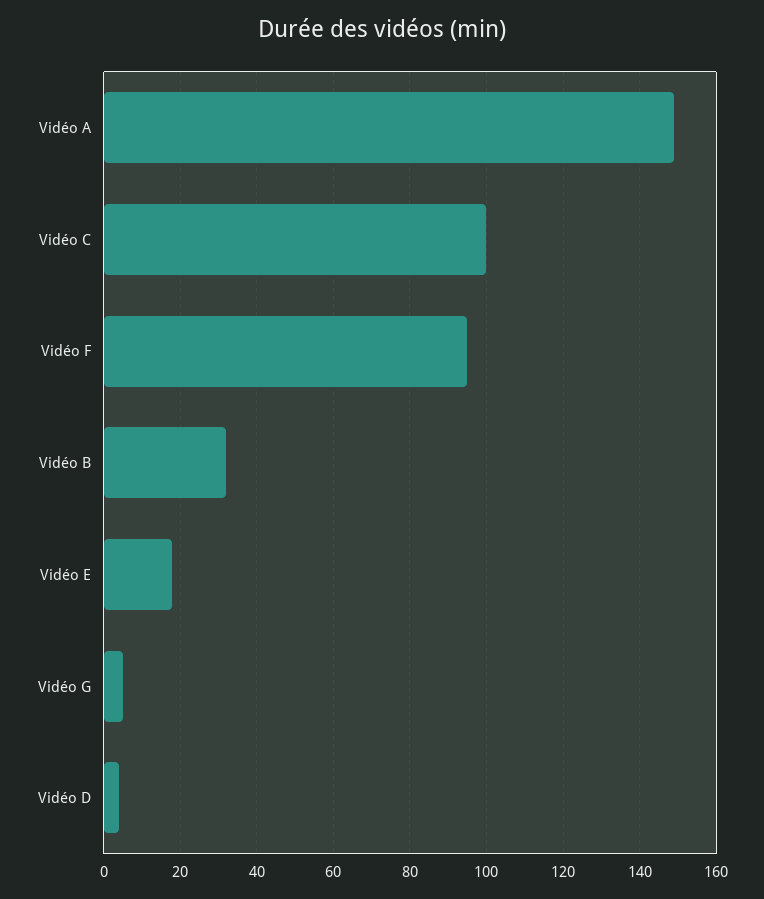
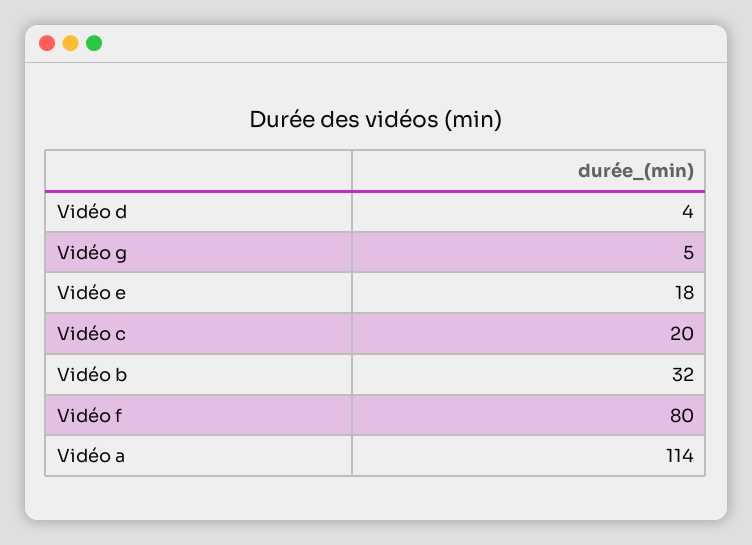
  {
-   "Vidéo A": 150,
+   "Vidéo A": 114,
-   "Vidéo C": 100,
+   "Vidéo C": 20,
-   "Vidéo F": 95,
+   "Vidéo F": 80,
    "Vidéo B": 32,
    "Vidéo E": 18,
    "Vidéo G": 5,
    "Vidéo D": 4
  }

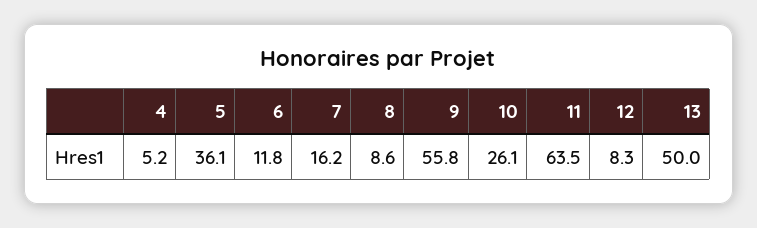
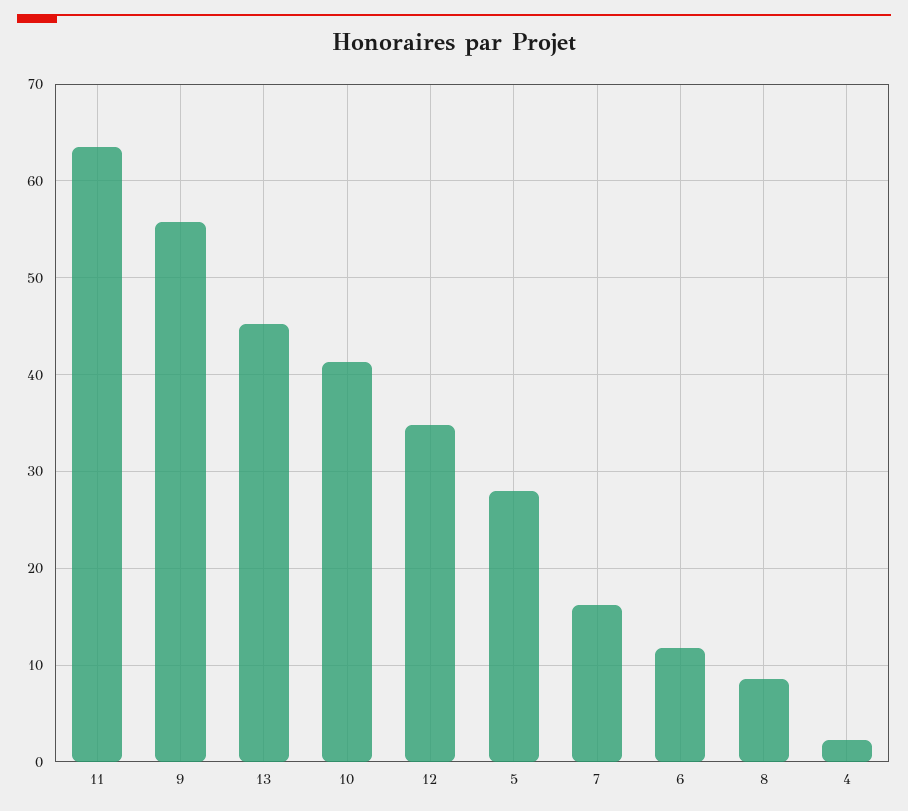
  {
-   "4": 5.2,
+   "4": 2,
-   "5": 36.1,
+   "5": 28,
    "6": 11.8,
    "7": 16.2,
    "8": 8.6,
    "9": 55.8,
-   "10": 26.1,
+   "10": 41,
    "11": 63.5,
-   "12": 8.3,
+   "12": 35,
-   "13": 50
+   "13": 45
  }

▬▬▬▬▬▬

▶ Action item:
Among the lines of the material, count those that contain the string "Vidéo" and state only that count.

▶ Finished task:
10